The Catholic prelate urges the return of “reason” and “humanity” to prevent the country from becoming a “killing fields.”
To solve the drug problem, the government approach must be like a “vehicle with four wheels,” wrote Netizen Jorge Villanueva. In his online reaction to the Aug. 7 column of Sun.Star Cebu’s Mayette Q. Tabada, “Cardboard justice,” which criticized the summary killings of persons judged by cardboard notices labelling victims as a drug suspect, Villanueva posted that the current drug campaign should focus on many fronts: “teach them when (they’re) young, catch them if they fail, help them if they need, and punish if they disobey.”
The Duterte administration’s tack of focusing on only one approach—the liquidation of drug suspects—is resulting to “screeching grinding imbalance,” observed Villanueva.
Correcting the imbalance implies not just condemning the extrajudicial killings. It also demands that the community must share in the responsibility to address mounting multiple challenges of wiping out the drug culture.
Three Cebu-based private hospitals—Cebu Doctors’ Hospital (CDH), Velez Hospital and Medical College, and Chong Hua Hospital—recently pledged to provide “affordable rehabilitation services to drug users,” reported Sun.Star Cebu’s Justin K. Vestil and Flornisa M. Gitgano on Aug. 7.
It is crucial that these three private hospitals follow up on their pledge by coordinating with the law enforcement and local government officials. According to the Police Regional Office (PRO) 7, approximately 49,000 drug users have surrendered, as of July 30.
The CDH pledge includes a commitment to expand their facility to accommodate more than 8,000 persons for drug rehabilitation. To be sustainable, a drug rehab program must not only be affordable but also community-based.
The process to purge a person’s system of drug toxins also requires a support system that helps the drug dependent reject the environmental factors that pushed him or her to use or sell drugs.
Local government units (LGUs) are at the frontline of a community-based drug rehabilitation program. The Cebu City Council passed on Aug. 2 a resolution ordering the strict enforcement of City Ordinance 1786, which is also known as the Curfew Ordinance.
According to Rona T. Fernandez of Sun.Star Cebu on Aug. 7, the Philippine National Police and the Department of Social Welfare Services will supplement the officials of Cebu City’s 80 barangays in enforcing the curfew, which prohibits minors from loitering in public from 10 p.m. to 4 a.m.
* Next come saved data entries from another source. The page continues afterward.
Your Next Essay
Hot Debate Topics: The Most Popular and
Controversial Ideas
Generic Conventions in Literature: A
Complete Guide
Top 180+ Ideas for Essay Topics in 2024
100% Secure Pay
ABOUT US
A third offense will result in a case of negligence being filed against the parent or guardian of the minor.
Barangay officials must come up with a program that educates and motivates residents to be responsible parents.
The basic maxim of knowing where one’s children are is often broken in dysfunctional families where the elders are often absent or deep into vice.
Finally, the “reason and humanity” guiding current collective efforts to deliver crucial services needed for public education, prevention, and rehabilitation of drug dependence must still guide law enforcement.
At midnight of Aug. 4, Jeffrey Ozcon was shot and killed by unknown hitmen in Pasig City, Metro Manila. Ozxon had previously surrendered to police during Oplan Tokhang and was participating in “Zumba” dancing lessons for drug users who wanted to reform, according to the Inquirer Hit List.